Each bottle of his Peck drink contains about six egg whites, which equates to 20g of pure protein in one 250ml bottle – a similar protein level to that of popular dairy-based protein drinks, but with fewer calories.

All the farm’s second-grade eggs are used in Peck drinks, along with eggs from other local farms.

Once the whites have been separated, they are blended with fruit juices and whole ground soya beans, which helps to stabilise the egg mix.

Matt currently imports organic soya from the US, but hopes to convince his dad to grow soya beans on the home farm for use in his drinks.

Taste test

The first thing you notice about a Peck drink is how surprisingly unsweet each of the three flavours are compared with more typical protein drinks.

That’s no accident, as Matt wanted his products to have a genuine fruity taste without being crammed with sweeteners.

Fitness couple with Peck drink

Developing the recipe took patience, and plenty of trial and error with flavours and consistency.

Pasteurising methods had to be tailored too. The mixture is blended using raw egg white and decanted into bottles, before being put into a warm water bath to pasteurise the egg cocktail without scrambling it.

There’s no need to keep the drinks chilled and they have a shelf life of six months.

Business brain

To get his bright idea off the ground, Matt made a successful bid for a £40,000 Agri-Tech growth initiative grant in a Dragon’s Den-style pitch to the Local Enterprise Partnership. 
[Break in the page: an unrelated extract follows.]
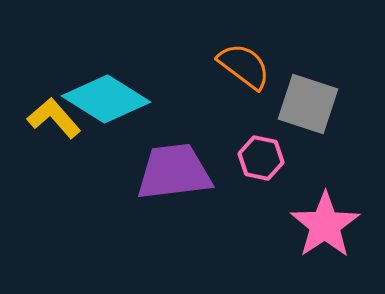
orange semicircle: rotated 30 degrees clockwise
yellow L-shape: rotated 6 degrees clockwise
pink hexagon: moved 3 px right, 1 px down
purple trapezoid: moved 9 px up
In the past 18 months, Matt has sold more than 30,000 bottles of Peck drinks online and in a trial with a major supermarket.
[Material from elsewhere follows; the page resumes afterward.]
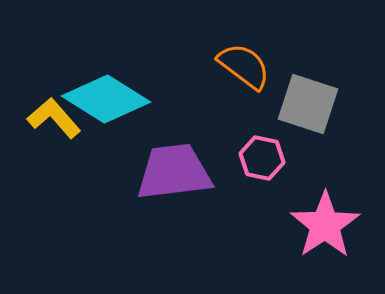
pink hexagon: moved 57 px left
He has plans to launch a whole egg version of his drinks, providing a healthy source of fat and sugar from the yolk and high protein for serious athletes and sports-players.

There are also ambitions to create a whole egg shot – giving the nutritional benefits of one egg in a short, tasty drink form. 

Matt’s top diversification tips

  • Make it easy on yourself – look at what your farm business is already doing and think about how you can make more of that. This is much easier than starting from scratch.
  • Trust your gut instincts, don’t be put off by people saying something can’t be done and back yourself. Make sure you do your homework and be sure there is a demand for whatever you are planning to offer.
  • Don’t expect things to happen quickly, stay focused and treat the setbacks as learning curves.